In this post I go over an important topic: Non-Smooth Convex Optimization. In this case we will be dealing with convex, but not smooth functions. In particular, here we do not assume that the function is differentiable everywhere, but is continuous.

Here I focus mostly on the practical aspect of the topic, and leave the inspection of the mathematical intricacies for a different post. I base most of the material from (missing reference), (missing reference), and from a local course at the University of Tübingen given by Peter Ochs (missing reference).

Subdifferential

A key player in our setting will be the subdifferential – a analog of the gradient for non-differentiable continuous convex functions. It is a function that for any point in the input space, produces a set of vectors such that the subgradient inequality, defined below, holds.

Definition (Subgradient Inequality) For a convex function $f : \R^n \to \R$, we say that $\bv$ is a subgradient of $f$ at $\bx$ if it holds that

\[\begin{equation} \begin{split} f(\by) \geq f(\bx) + \inner{\bv}{\by - \bx} \quad \forall \by. \end{split} \end{equation}\]

To see how this is related to the differentiable $f$ case, remember that then for any $\bx, \by$ it holds that $f(\by) \geq f(\bx) + \inner{\nabla f(\bx)}{\by - \bx}$. In that case, the it holds that the gradient satisfies the subgradient inequality.

**Exercises:**
A: Please write out, word for word, the passage of the post on non-smooth convex optimization from "In this post" to "Ochs (missing reference).".
B: Continue the post on non-smooth convex optimization, picking up after its final sentence.

**Provided material:**

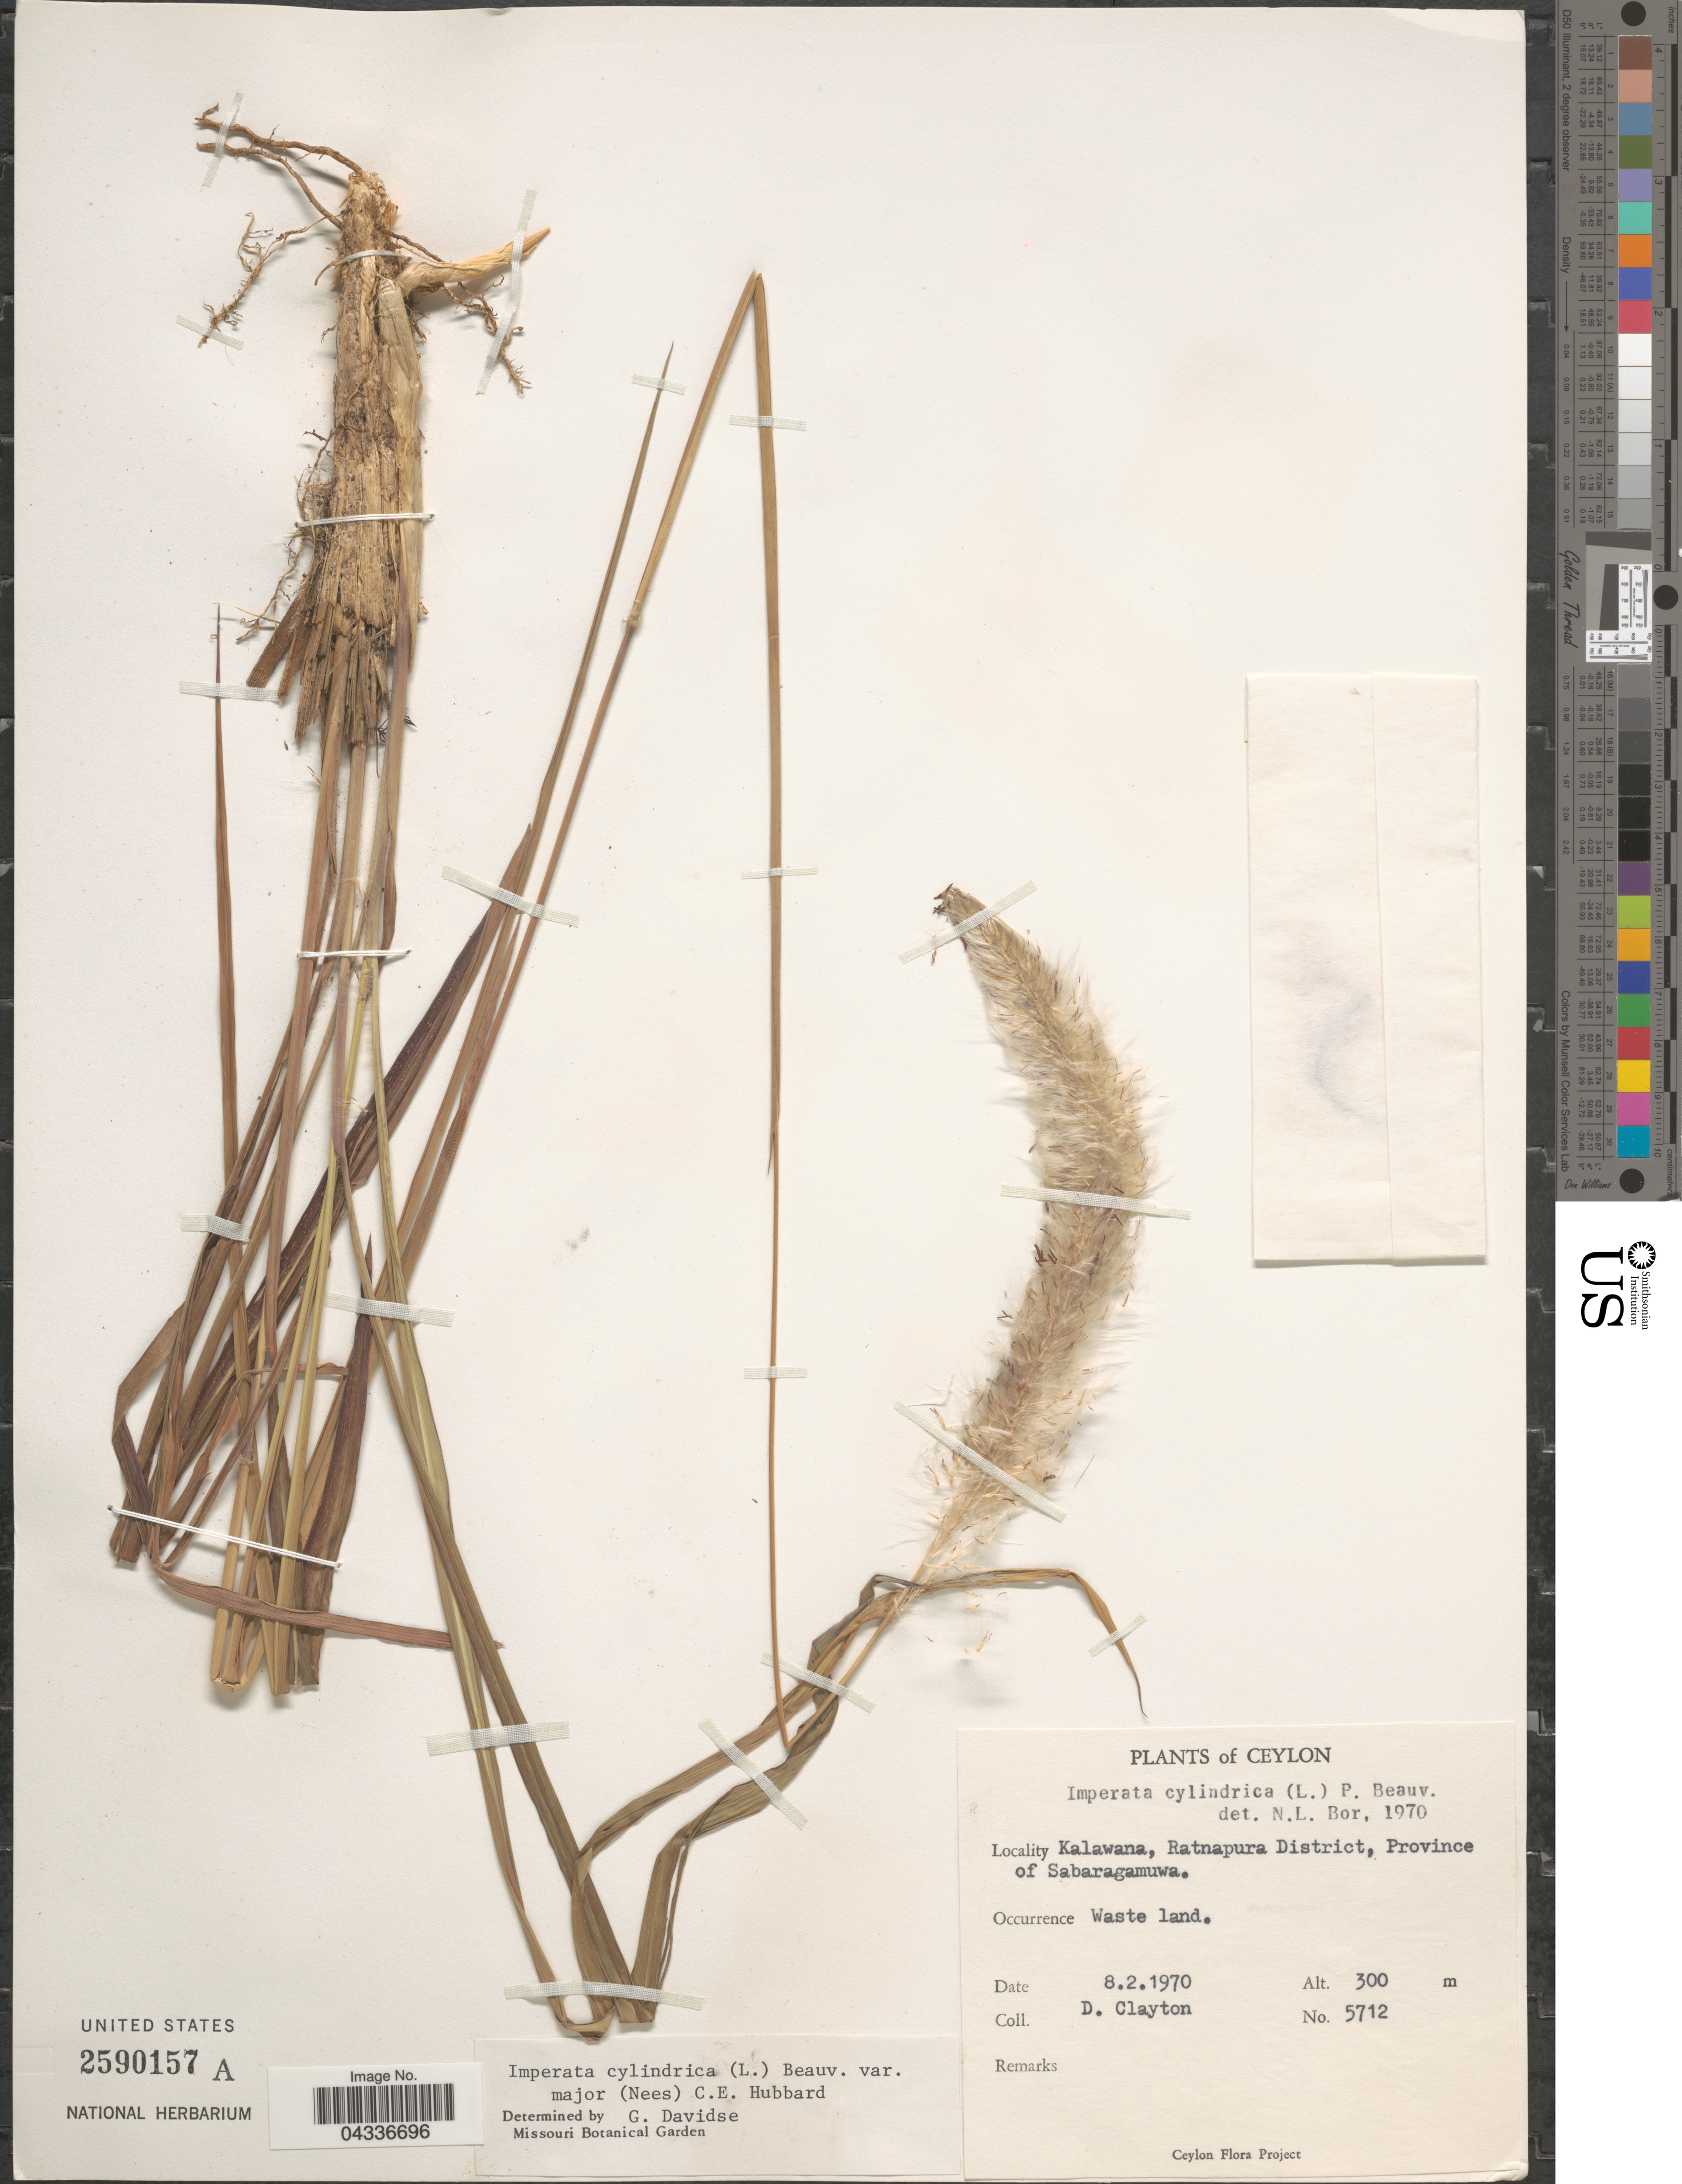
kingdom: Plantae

**Response list:**
A:
In this post I go over an important topic: Non-Smooth Convex Optimization. In this case we will be dealing with convex, but not smooth functions. In particular, here we do not assume that the function is differentiable everywhere, but is continuous.

Here I focus mostly on the practical aspect of the topic, and leave the inspection of the mathematical intricacies for a different post. I base most of the material from (missing reference), (missing reference), and from a local course at the University of Tübingen given by Peter Ochs (missing reference).

B:
We can package the subgradients at individual points into a subdifferential, a function that maps points in the input space to the points that satisfy the subgradient inequality at that point.

Definition (Subdifferential) A subdifferential, denoted as $\partial f : \R^n \rightrightarrows \R$, is a set mapping, that maps points to the set of values that satisfy the subgradient inequality.

If the function is differentiable, we know that the gradient is a subset of the subdifferential. But what about the other way round? That is, are there any points that are not the gradient evaluated at some point that also satisfy the subgradient inequality? No, there are not.

Figure 1. Illustration of the linearizations at the point $x$ with the slopes that are given by the subdifferential at $x$. Source: (missing reference).

Key condition for subdifferential optimization

We will make use of the following little theorem, that similarly as in gradient optimization, states that a point $\bx$ is a global minimum iff $\bzero \in \partial f(\bx)$.

Theorem (Fermat’s Rule) A point $\bx$ is a global minimum of a convex function if $\bzero \in \partial f(\bx)$.

Proof. “$\Rightarrow$”: if $\bx$ is global minimum, then $\forall \by: f(\by) \geq f(\bx) = f(\bx) + \inner{\bzero}{\by - \bx}$. “ $\Leftarrow$”: if $\bzero \in \partial f(\bx)$, then $f(\by) \geq f(\bx) + \inner{\bzero}{\by - \bx} = f(\bx)$.

Application of subdifferential optimization: regularization and sparsity

A nice application of the subdifferential optimization is showing that L1 regularization has a non-zero-width interval. In contrast, if L2 weight regularization is used, this leads to an unique condition for a weight to be exactly zero. We illustrate both of those cases.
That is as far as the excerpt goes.